For a moment, my brother got the wrath, “Are you saying you did this?!”
“I don’t know anything about it, and I don’t think Crews does either,” he said.
“Both of you sit down!”
We did, and my Mom spoke, , “We don’t believe you.” She was looking at me, not my brother. You brother was at football practice until I got home. You were the only one alone in the house.”
“But I didn’t do it,” I said, “I was outside almost the whole time.”
My Dad answered with ignoring my claim of innocence as if I had not spoken, “The picture of you standing at the top of the stairs lighting matches and throwing them down the steps—I can’t imagine what you were thinking. Do you realize that we could have lost everything I have worked so hard to provide to you and your mother? Did you even think about the dogs?”
“I don’t know why you think I did anything like that.”
“So what? my mother asked, “Were you smoking my cigarettes and just putting them out on the carpet?”
“I don’t know anything at all about it. I can’t believe you are so angry and so certain that I did something like that.”
That was pretty much it. I was thrown over my father’s knee and spanked so long and so hard, that I ceased to struggle. I was seething, I was outraged, and I was humiliated because I was crying.
I had pretended not to notice that my parents had thought I was stupid for so long, (“He’s never going to be more than a shade-tree mechanic” I once heard my mother say to a friend of hers about me) but there was no pretending my righteous indignation on this point. When my father let me go, I stood, walked to the steps, wiped my face and with rage well beyond what I had seen in my father’s face, that little boy that I was yelled, “If it had to be one of us, it had to be M___. Better yet, Mom is the only with matches in this house, why don’t you beat her, you asshole?”
“You want more trouble?” My father threatened.
“No, but it doesn’t matter, does it? Because you are going to punish me whether I did anything or not! You want to do it again? I WILL burn this God Damn house down… Big Man!” I snarled the last two words.
My mother yelled, “Both of you just stop!”
I guess I made my point. I think they saw in my rage the real ability to do something so drastic, a threat I was willing to carry out.

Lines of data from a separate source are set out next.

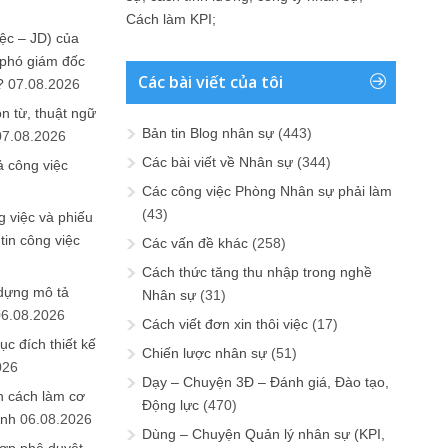
Cách làm KPI
;
ệc – JD) của
 phó giám đốc
Các bài viết của tôi
?
07.08.2026
n từ, thuật ngữ
Bản tin Blog nhân sự
(443)
07.08.2026
Các bài viết về Nhân sự
(344)
ả công việc
Các công việc Phòng Nhân sự phải làm
(43)
 việc và phiếu
tin công việc
Các vấn đề khác
(258)
Cách thức tăng thu nhập trong nghề
 dựng mô tả
Nhân sự
(31)
06.08.2026
Cách viết đơn xin thôi việc
(17)
ục đích thiết kế
Chiến lược nhân sự
(51)
026
Dạy – Chuyện 3Đ – Đánh giá, Đào tạo,
n cách làm cơ
Động lực
(470)
anh
06.08.2026
Dùng – Chuyện Quản lý nhân sự (KPI,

I could never have done it, but it was a useful threat because they obviously believed that not only could I, but that I had already tried and failed.
I knew, at that moment, that my parents had no idea who I was, what went on inside me, or what standards I set for my own conscience. I never forgave them, nor did I forget. It was neither the false accusation nor the punishment-- It was accrual of their false claims about me, their readiness to expect the worst and the least of me and it was the “perfect brother” they told me they wished I could be like. It was a dozen years of all these sort of experiences that became clear.
I retreated from my family—distanced myself, and am not sure anyone noticed. I was in my room building models, outside playing football and tossing Frisbees, learning tennis, exploring the world on my bike and beginning to realize that girls are kind of nice to be around.
Oh, as a sort of post-script-- The next week, my mother's maid saw the melted patch of carpet on the stairs and came to mother apologizing for them. Her sister had joined her and sat on the staircase, smoking, while my mother's maid worked. Apologies to me did come from my parents, but I saw no contrition. That is, like most post-moderns, they were sorry that got caught being wrong, but they were not sorry for presuming my guilt.